Problem
Please reproduce all entries word for word and omit their pictures.

Extracted material
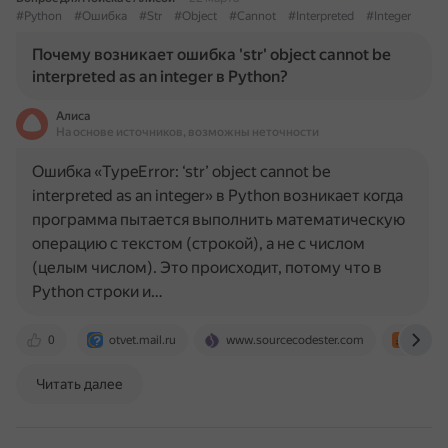
#Python
#Ошибка
#Str
#Object
#Cannot
#Interpreted
#Integer
Почему возникает ошибка 'str' object cannot be
interpreted as an integer в Python?
Алиса
На основе источников, возможны неточности
Ошибка «TypeError: ‘str’ object cannot be
interpreted as an integer» в Python возникает когда
программа пытается выполнить математическую
операцию с текстом (строкой), а не с числом
(целым числом). Это происходит, потому что в
Python строки и…
0
otvet.mail.ru
www.sourcecodester.com
stack
Читать далее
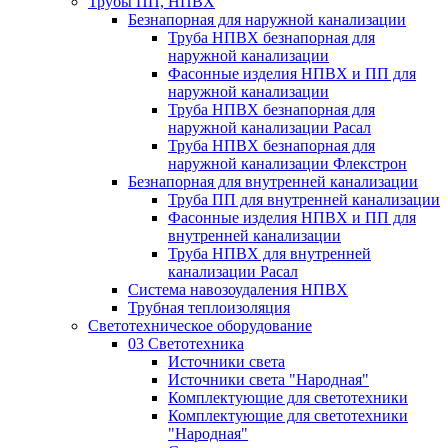
Трубы ПП, НПВХ
Безнапорная для наружной канализации
Труба НПВХ безнапорная для
наружной канализации
Фасонные изделия НПВХ и ПП для
наружной канализации
Труба НПВХ безнапорная для
наружной канализации Расал
Труба НПВХ безнапорная для
наружной канализации Флекстрон
Безнапорная для внутренней канализации
Труба ПП для внутренней канализации
Фасонные изделия НПВХ и ПП для
внутренней канализации
Труба НПВХ для внутренней
канализации Расал
Система навозоудаления НПВХ
Трубная теплоизоляция
Светотехническое оборудование
03 Светотехника
Источники света
Источники света "Народная"
Комплектующие для светотехники
Комплектующие для светотехники
"Народная"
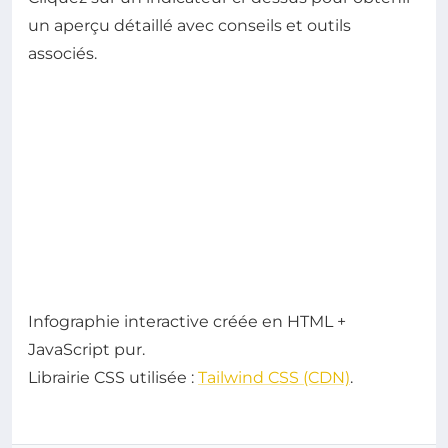
un aperçu détaillé avec conseils et outils
associés.
Infographie interactive créée en HTML +
JavaScript pur.
Librairie CSS utilisée :
Tailwind CSS (CDN)
.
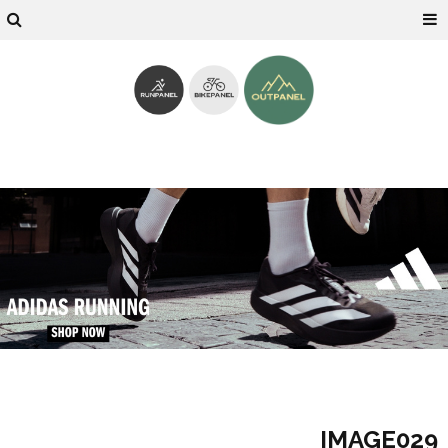
IMAGE029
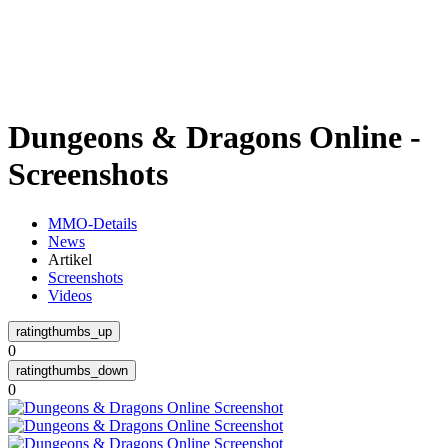
Weiteres
Dungeons & Dragons Online -
Follow us
Screenshots
MMO-Details
News
Artikel
Screenshots
Videos
Anmelden
0
0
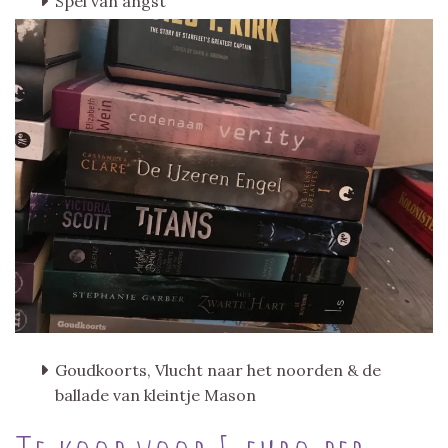
Spel van angst
Goudkoorts, Vlucht naar het noorden & de
ballade van kleintje Mason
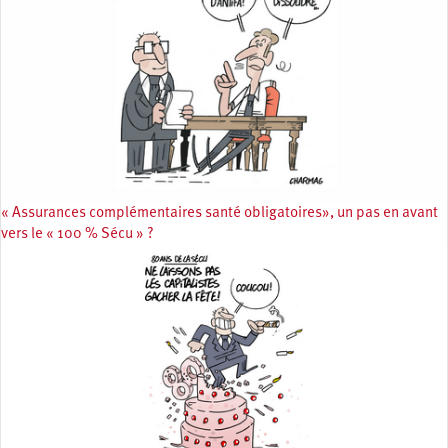
« Assurances complémentaires santé obligatoires», un pas en avant
vers le « 100 % Sécu » ?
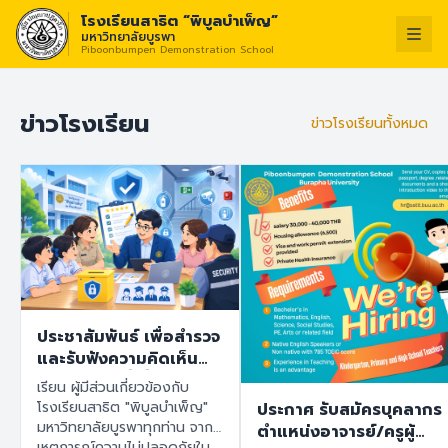
โรงเรียนสาธิต “พิบูลบำเพ็ญ”
มหาวิทยาลัยบูรพา
Piboonbumpen Demonstration School
วิสัยทัศน์ :
“โรงเรียนแห่งน
ไทย
English
ข่าวโรงเรียน
ข่าวโรงเรียนทั้งหมด
ประชาสัมพันธ์ เพื่อสำรวจ
และรับฟังความคิดเห็น
ของทุกฝ่ายที่เกี่ยวข้องกับ
เรียน ผู้มีส่วนเกี่ยวข้องกับ
โรงเรียนสาธิต "พิบูล
โรงเรียนสาธิต "พิบูลบำเพ็ญ"
ประกาศ รับสมัครบุคลากร
บำเพ็ญ" มหาวิทยาลัย
มหาวิทยาลัยบูรพาทุกท่าน จาก
ตำแหน่งอาจารย์/ครูผู้
บูรพา เพื่อนำข้อมูลไปใช้
เหตุการณ์ความไม่ปลอดภัยใน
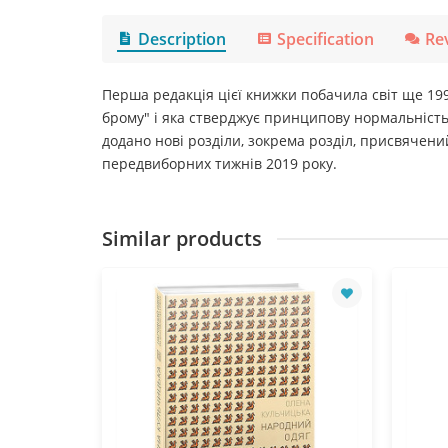
Description
Specification
Re
Перша редакція цієї книжки побачила світ ще 199
брому" і яка стверджує принципову нормальність 
додано нові розділи, зокрема розділ, присвячений
передвиборних тижнів 2019 року.
Similar products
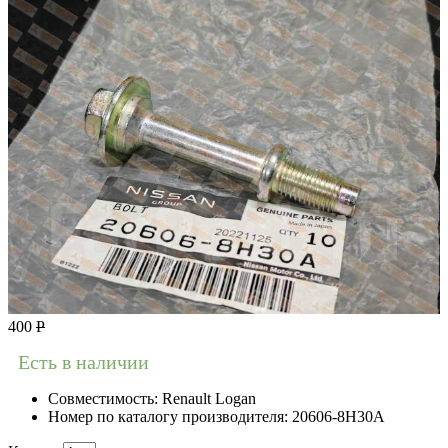
400
Р
Есть в наличии
Совместимость:
Renault Logan
Номер по каталогу производителя:
20606-8H30A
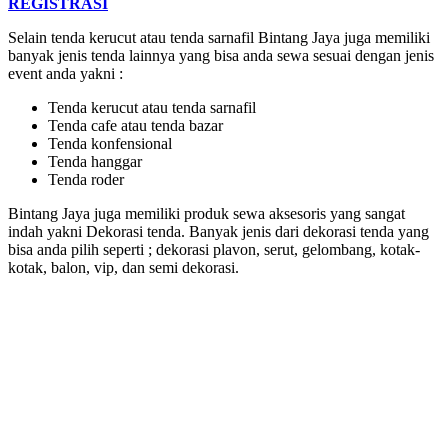
REGISTRASI
Selain tenda kerucut atau tenda sarnafil Bintang Jaya juga memiliki
banyak jenis tenda lainnya yang bisa anda sewa sesuai dengan jenis
event anda yakni :
Tenda kerucut atau tenda sarnafil
Tenda cafe atau tenda bazar
Tenda konfensional
Tenda hanggar
Tenda roder
Bintang Jaya juga memiliki produk sewa aksesoris yang sangat
indah yakni Dekorasi tenda. Banyak jenis dari dekorasi tenda yang
bisa anda pilih seperti ; dekorasi plavon, serut, gelombang, kotak-
kotak, balon, vip, dan semi dekorasi.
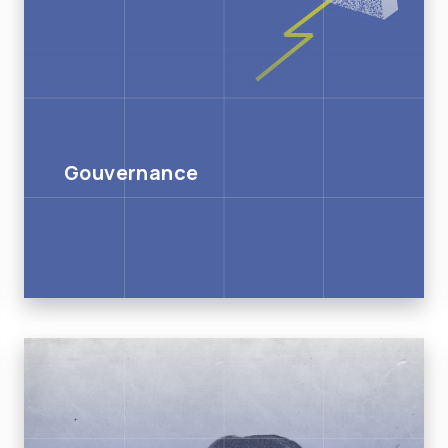
Gouvernance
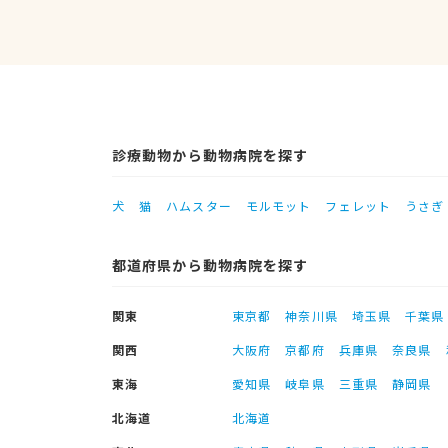
診療動物から動物病院を探す
犬
猫
ハムスター
モルモット
フェレット
うさぎ
都道府県から動物病院を探す
関東
東京都
神奈川県
埼玉県
千葉県
関西
大阪府
京都府
兵庫県
奈良県
東海
愛知県
岐阜県
三重県
静岡県
北海道
北海道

Task answer
#Python
#Ошибка
#Str
#Object
#Cannot
#Interpreted
#Integer
Почему возникает ошибка 'str' object cannot be
interpreted as an integer в Python?
Алиса
На основе источников, возможны неточности
Ошибка «TypeError: ‘str’ object cannot be
interpreted as an integer» в Python возникает когда
программа пытается выполнить математическую
операцию с текстом (строкой), а не с числом
(целым числом). Это происходит, потому что в
Python строки и…
0
otvet.mail.ru
www.sourcecodester.com
stack
Читать далее
Трубы ПП, НПВХ
Безнапорная для наружной канализации
Труба НПВХ безнапорная для
наружной канализации
Фасонные изделия НПВХ и ПП для
наружной канализации
Труба НПВХ безнапорная для
наружной канализации Расал
Труба НПВХ безнапорная для
наружной канализации Флекстрон
Безнапорная для внутренней канализации
Труба ПП для внутренней канализации
Фасонные изделия НПВХ и ПП для
внутренней канализации
Труба НПВХ для внутренней
канализации Расал
Система навозоудаления НПВХ
Трубная теплоизоляция
Светотехническое оборудование
03 Светотехника
Источники света
Источники света "Народная"
Комплектующие для светотехники
Комплектующие для светотехники
"Народная"
un aperçu détaillé avec conseils et outils
associés.
Infographie interactive créée en HTML +
JavaScript pur.
Librairie CSS utilisée :
Tailwind CSS (CDN)
.
IMAGE029
Weiteres
Dungeons & Dragons Online -
Follow us
Screenshots
MMO-Details
News
Artikel
Screenshots
Videos
Anmelden
0
0
Spel van angst
Goudkoorts, Vlucht naar het noorden & de
ballade van kleintje Mason
« Assurances complémentaires santé obligatoires», un pas en avant
vers le « 100 % Sécu » ?
โรงเรียนสาธิต “พิบูลบำเพ็ญ”
มหาวิทยาลัยบูรพา
Piboonbumpen Demonstration School
วิสัยทัศน์ :
“โรงเรียนแห่งน
ไทย
English
ข่าวโรงเรียน
ข่าวโรงเรียนทั้งหมด
ประชาสัมพันธ์ เพื่อสำรวจ
และรับฟังความคิดเห็น
ของทุกฝ่ายที่เกี่ยวข้องกับ
เรียน ผู้มีส่วนเกี่ยวข้องกับ
โรงเรียนสาธิต "พิบูล
โรงเรียนสาธิต "พิบูลบำเพ็ญ"
ประกาศ รับสมัครบุคลากร
บำเพ็ญ" มหาวิทยาลัย
มหาวิทยาลัยบูรพาทุกท่าน จาก
ตำแหน่งอาจารย์/ครูผู้
บูรพา เพื่อนำข้อมูลไปใช้
เหตุการณ์ความไม่ปลอดภัยใน
Description
Specification
Re
Перша редакція цієї книжки побачила світ ще 199
брому" і яка стверджує принципову нормальність 
додано нові розділи, зокрема розділ, присвячений
передвиборних тижнів 2019 року.
Similar products
400
Р
Есть в наличии
Совместимость:
Renault Logan
Номер по каталогу производителя:
20606-8H30A
REGISTRASI
Selain tenda kerucut atau tenda sarnafil Bintang Jaya juga memiliki
banyak jenis tenda lainnya yang bisa anda sewa sesuai dengan jenis
event anda yakni :
Tenda kerucut atau tenda sarnafil
Tenda cafe atau tenda bazar
Tenda konfensional
Tenda hanggar
Tenda roder
Bintang Jaya juga memiliki produk sewa aksesoris yang sangat
indah yakni Dekorasi tenda. Banyak jenis dari dekorasi tenda yang
bisa anda pilih seperti ; dekorasi plavon, serut, gelombang, kotak-
kotak, balon, vip, dan semi dekorasi.
Gouvernance
診療動物から動物病院を探す
犬
猫
ハムスター
モルモット
フェレット
うさぎ
都道府県から動物病院を探す
関東
東京都
神奈川県
埼玉県
千葉県
関西
大阪府
京都府
兵庫県
奈良県
東海
愛知県
岐阜県
三重県
静岡県
北海道
北海道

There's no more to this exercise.